I saw this and thought, "Maybe, but how would _TechCrunch_ know?"

------
vparihar
Execution is absolutely more important than vision because everyone can be a
visionary if he has even a little interest. For example, when you look at
Google giving you search results in one fashion, you think "I wish they had a
good design." But only bing.com could prove that search can be better
organized and designed, and I 'd say they have executed just fine. Ideas can
be generated even in the bathroom.

------
tophat02
Before the idea is out in the market, then I'd say that vision is slightly
more important than execution. BUT, once it's out there and it's clear people
want to buy it, then vision takes a back seat to good, solid, competent
execution.

How many market leaders actually invented their markets? The business world is
full of the remains of "visionary" companies who just plain got out-executed.

------
kaitnieks
Execution is important, no doubts there. And I agree that for mass products it
is more important than vision. However, I think that if the product is
targeted for a single customer or a small niche group then vision is way more
important - users will tolerate much of the shortcomings in execution if they
see a great future perspective and are excited about it.

------
ujjwalg
Very interesting article. IMO, vision is important, but without having the
ability to execute it, its essentially worthless. When we launched a lot of
people said and some still say that they had similar ideas, but it was us who
executed it.

------
DannoHung
Yes, details are important.

**Source material:**
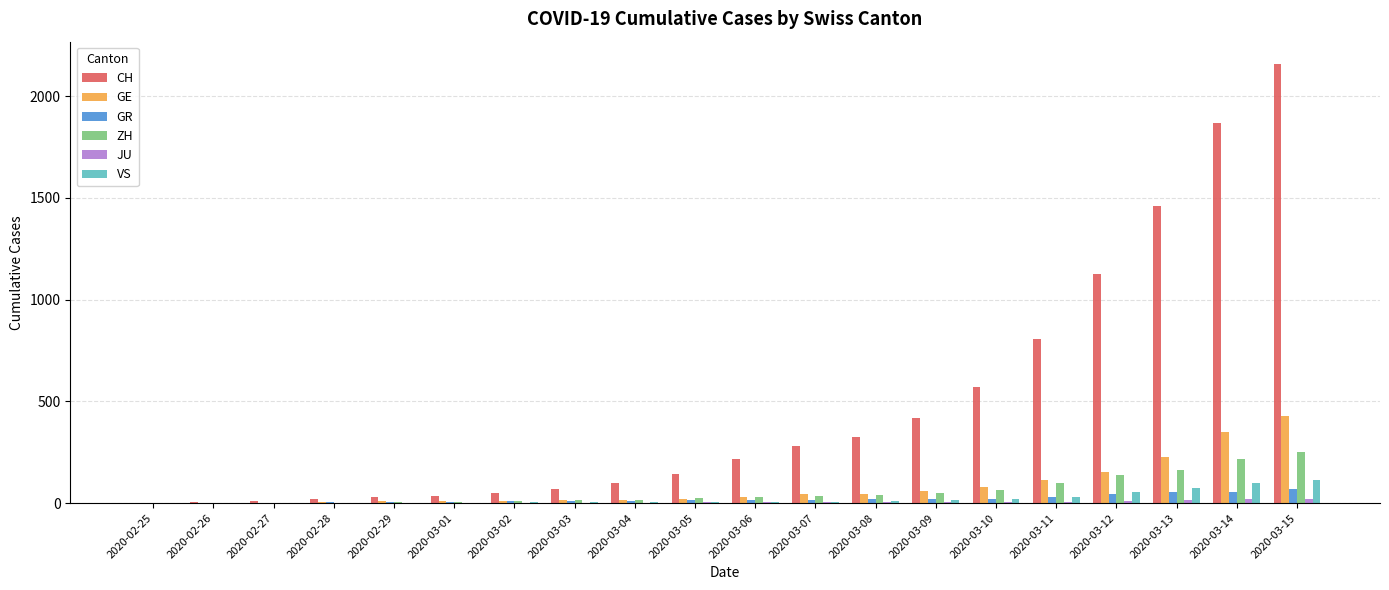

Between 2020-03-04 and 2020-03-08, which series saw the biggest shift?

CH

**What you should do:** Can you write out the part of the forum thread starting with "How many market" and going on through "excited about it.", swapping "customer" for "client"? Answer from the forum thread alone, without drawing on the listing.

**Reply to the exercise:**
How many market leaders actually invented their markets? The business world is
full of the remains of "visionary" companies who just plain got out-executed.

------
kaitnieks
Execution is important, no doubts there. And I agree that for mass products it
is more important than vision. However, I think that if the product is
targeted for a single client or a small niche group then vision is way more
important - users will tolerate much of the shortcomings in execution if they
see a great future perspective and are excited about it.